Kradzieże rowerów to jedne z częstszych przestępstw popełnianych na miejskich osiedlach. Często nie zdajemy sobie sprawy, że tego typu środki transportu padają nierzadko łupem złodziei, rower elektryczny, o którym mowa w artykule, to koszt bagatela 6000 zł. Dlatego kiedy tylko możemy powinniśmy go zabezpieczyć nie tylko, gdy wchodzimy do sklepu, czy na pocztę, ale i w okolicach naszego domu.
Przekonał się o tym właściciel roweru, który został skradziony.

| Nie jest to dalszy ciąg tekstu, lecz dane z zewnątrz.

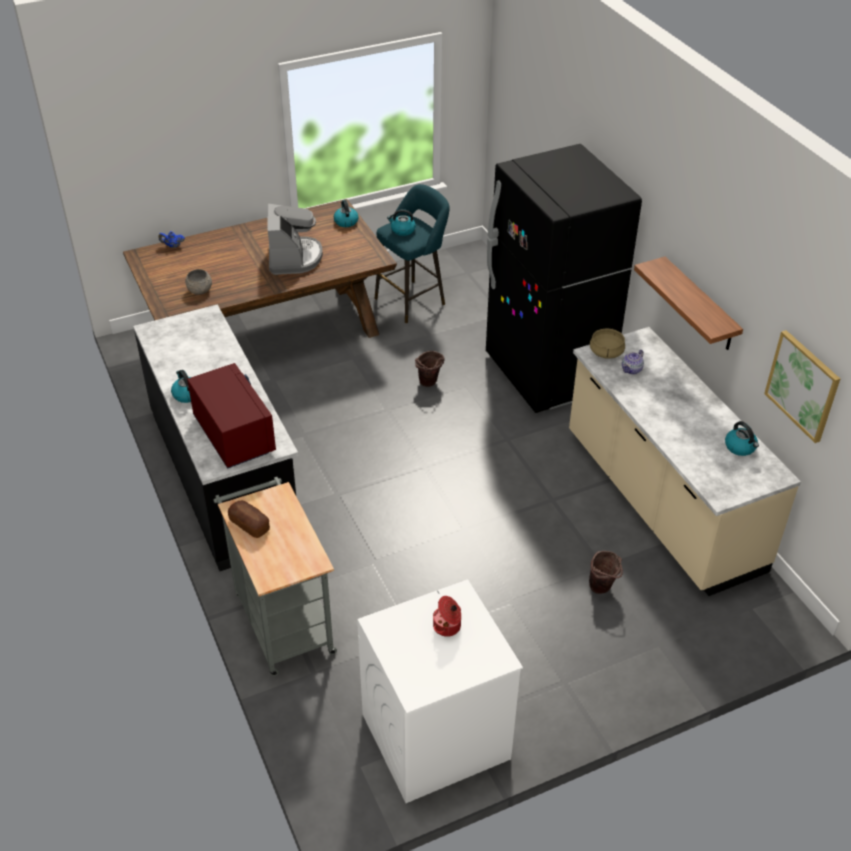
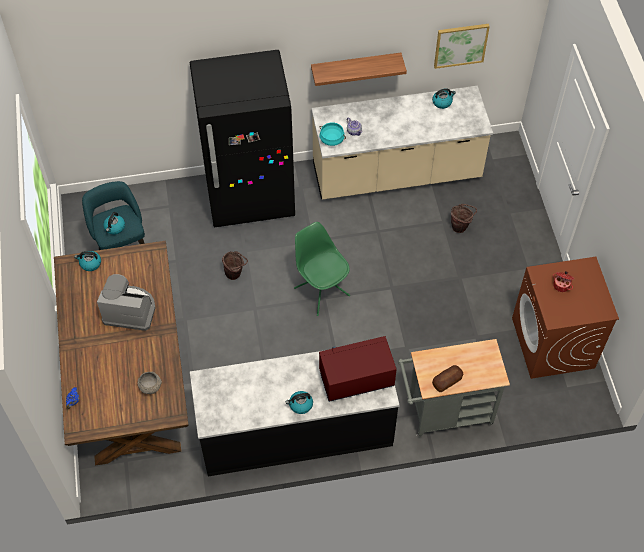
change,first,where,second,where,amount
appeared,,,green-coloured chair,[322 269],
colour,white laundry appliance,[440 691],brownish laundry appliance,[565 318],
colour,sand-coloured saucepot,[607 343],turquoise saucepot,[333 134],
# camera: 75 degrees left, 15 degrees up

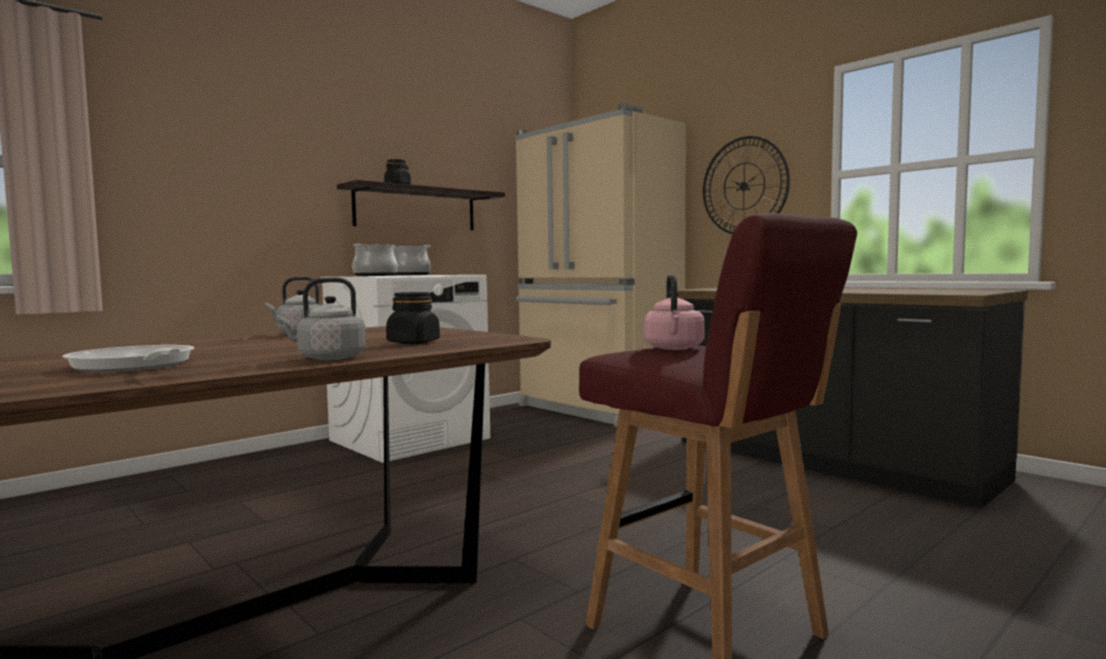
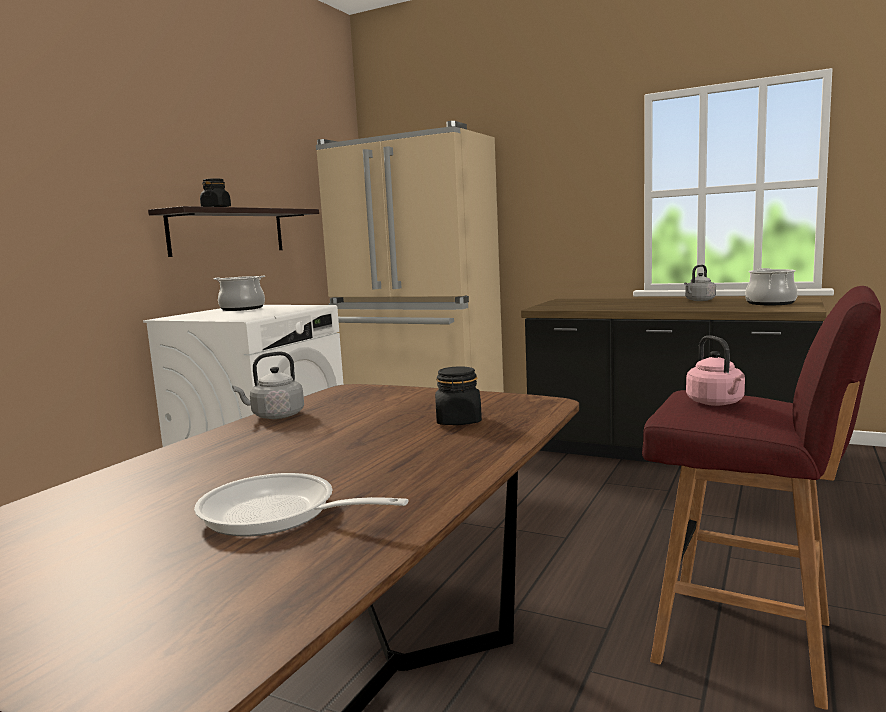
change,first,where,second,where,amount
missing,wall clock,[746 185],,,
relocated,gray tea kettle,[321 318],,[700 283],
relocated,saucepot,[375 260],,[771 286],
# camera: 20 degrees left, 5 degrees up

Na szczęście dla niego złodzieja udało się schwytać dzielnicowemu z Komisariatu Policji VI w Katowicach. „Spotkali się” w samym centrum miasta. Mundurowy wiedział, kogo szuka, bo przed wyjściem na ulice oglądał nagrania z monitoringu, który zarejestrował kradzież jednośladu z klatki schodowej. W końcu udało się i na żywo rozpoznać 38-latka. Ten był bardzo zaskoczony, do tego okazało się, że jechał innym skradzionym rowerem – o wartości aż 6000 zł. Wcześniejsze fanty warte były łącznie 4200 zł. Tamte jednak sprzedał, oczywiście o wiele taniej.
Podejrzany od razu przyznał się do winy i wskazał miejsce, gdzie obydwa jednoślady stały. Za kradzieże przedmiotów grozi mężczyźnie aż do 5 lat pozbawienia wolności.
Policjanci przypominają – kradzieże rowerów należy zgłaszać, najlepiej z kartą gwarancyjną roweru, numerem jego ramy i opisem bądź zdjęciem pojazdu!